You may have noticed the church looking a little dim, especially in the back of the chancel as bulbs have burned out, and you may have wondered why no one has replaced them yet (there is room here for the old jokes about how many Episcopalians it takes to change a light bulb: “Change it? My great grandfather donated that bulb!”). A few years ago we replaced the lamps in the church chandeliers with super-efficient LED bulbs. Since then, the cost of LED’s has come down dramatically, and in the next month we will be replacing the lamps in the track lights and spotlights as well. This will significantly reduce our electric bill from lighting, the LED’s will last several times as long as incandescent bulbs, and will generate far less heat (I can’t guarantee that they would have made the last two weeks in July comfortable, but every little bit helps).
One of the goals of the Bicentennial Club has been to reconnect with the families of some of the folks whose names are commemorated on the plaques and windows that fill our church, inviting them to be part of the future of our parish as well as the past. One of our first endeavors at this will involve necessary repairs and restoration of several of the stained-glass windows. These conversations are ongoing, and I have great hopes that we will be able to rekindle relationships with some of these families.

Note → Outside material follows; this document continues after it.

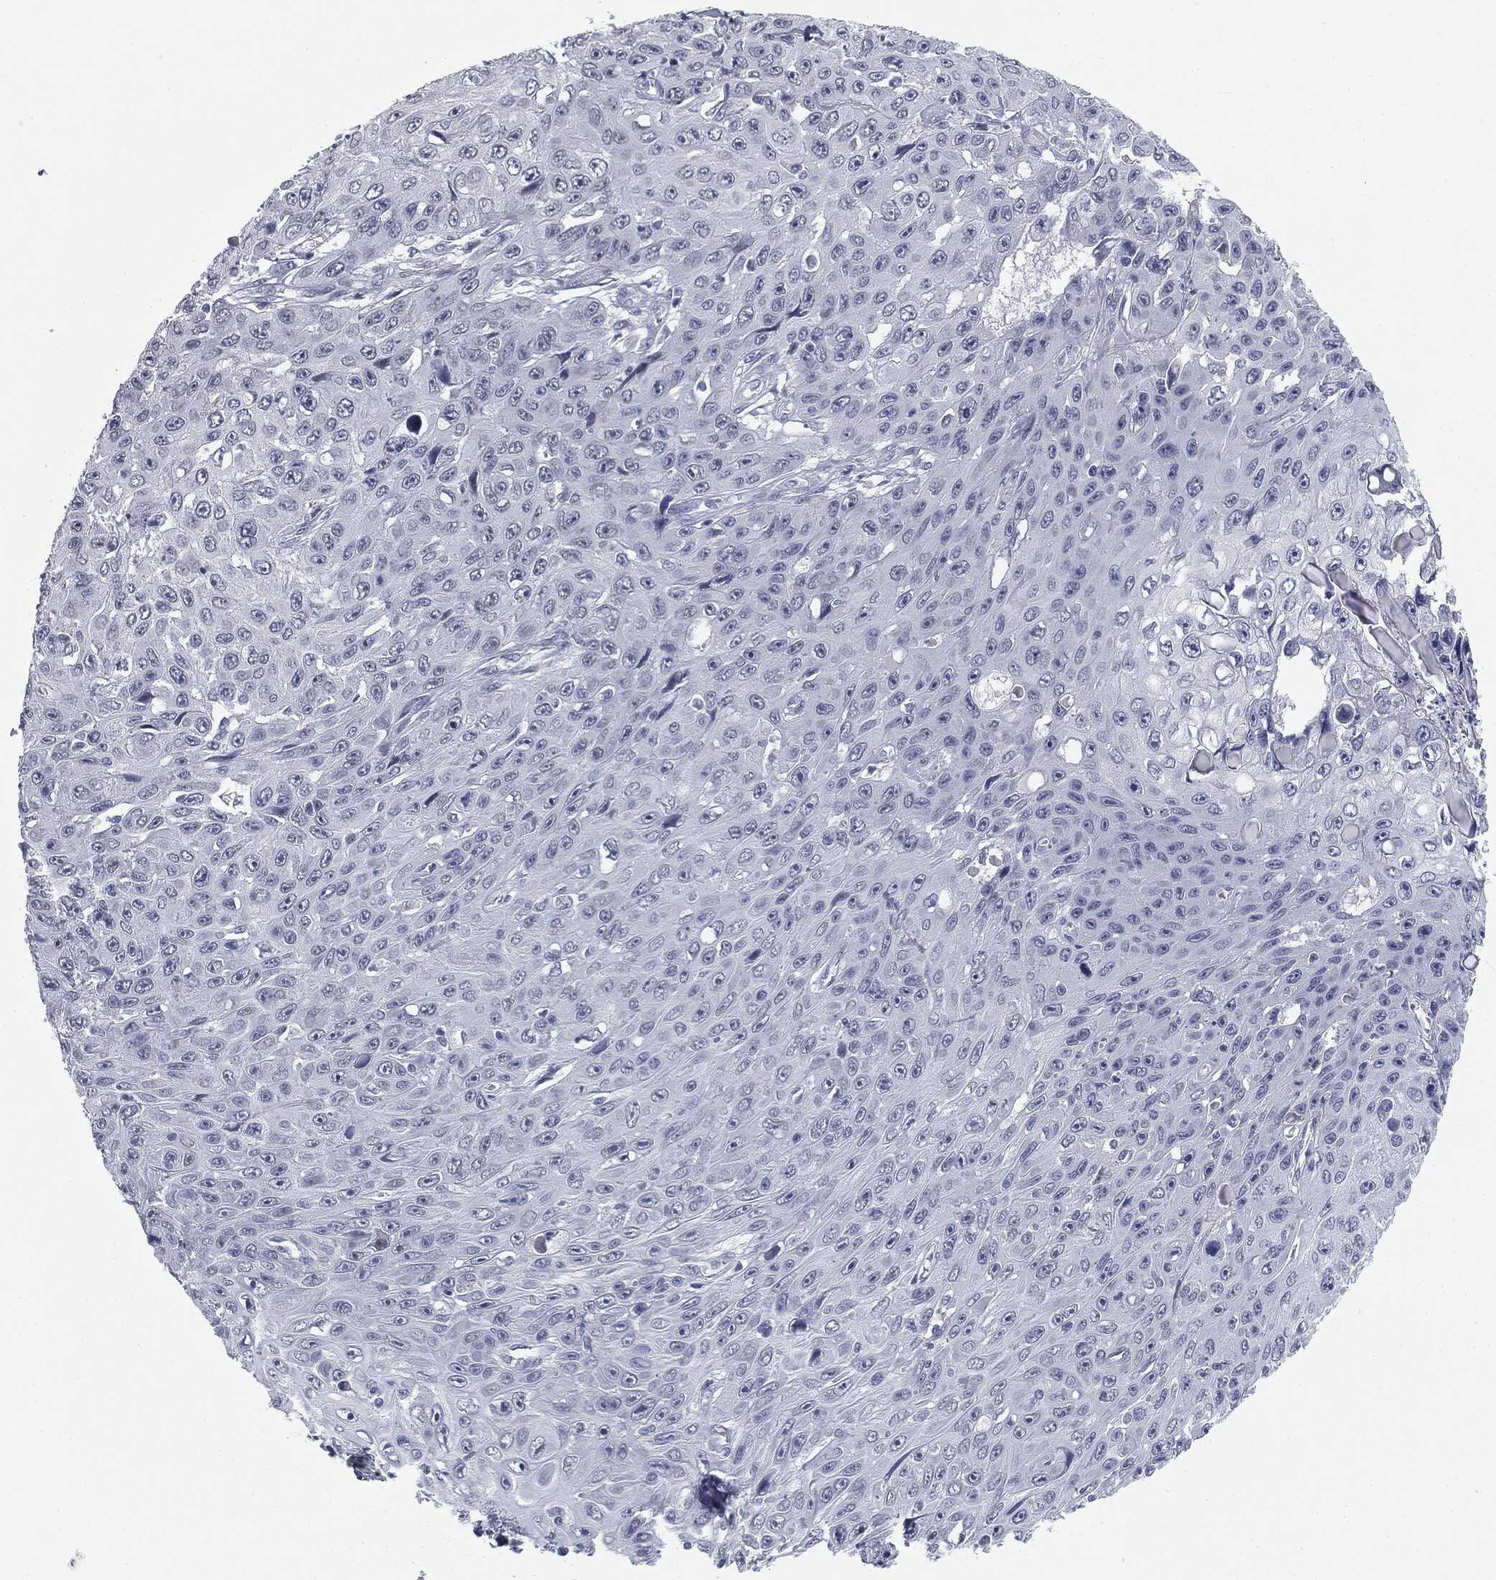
{"staining": {"intensity": "negative", "quantity": "none", "location": "none"}, "tissue": "skin cancer", "cell_type": "Tumor cells", "image_type": "cancer", "snomed": [{"axis": "morphology", "description": "Squamous cell carcinoma, NOS"}, {"axis": "topography", "description": "Skin"}], "caption": "Immunohistochemical staining of human skin cancer demonstrates no significant staining in tumor cells.", "gene": "TPO", "patient": {"sex": "male", "age": 82}}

All of these projects are important, and all of them cost money (you knew I would get there, didn’t you?). But this is not about a big capital campaign to raise funds. In 2015 and 2016 the Living Stones Team did a great job of educating all of us about the realities of our parish finances and our responsibilities as stewards. In response to that campaign, St. Saviour’s congregation did an impressive job of increasing pledges and annual giving to reduce the amount we draw from our endowment every year for operating expenses. The endowment is healthier, and our budget is more sustainable than it has been in some time. The task now is to continue our annual stewardship so that we can live within our means, and cultivate the endowment so that it can support the long-term sustainability of our parish.
Part of that cultivation is “the duty… of all persons to make wills, while they are in health, arranging for the disposal of their temporal goods, not neglecting, if they are able, to leave bequests for religious and charitable uses.” (BCP p. 445). Just as we set aside part of our regular income to be a sacramental offering to God, we are invited to sanctify all that we have gathered in our life by giving part of it away. One of the reasons we have an endowment, and one of the reasons that St. Saviour’s has been a strong rock in this community for almost 150 years, has been the generosity of our people in their estates. This is an easy way to ensure that St. Saviour will be healthy at the celebration of our bicentennial.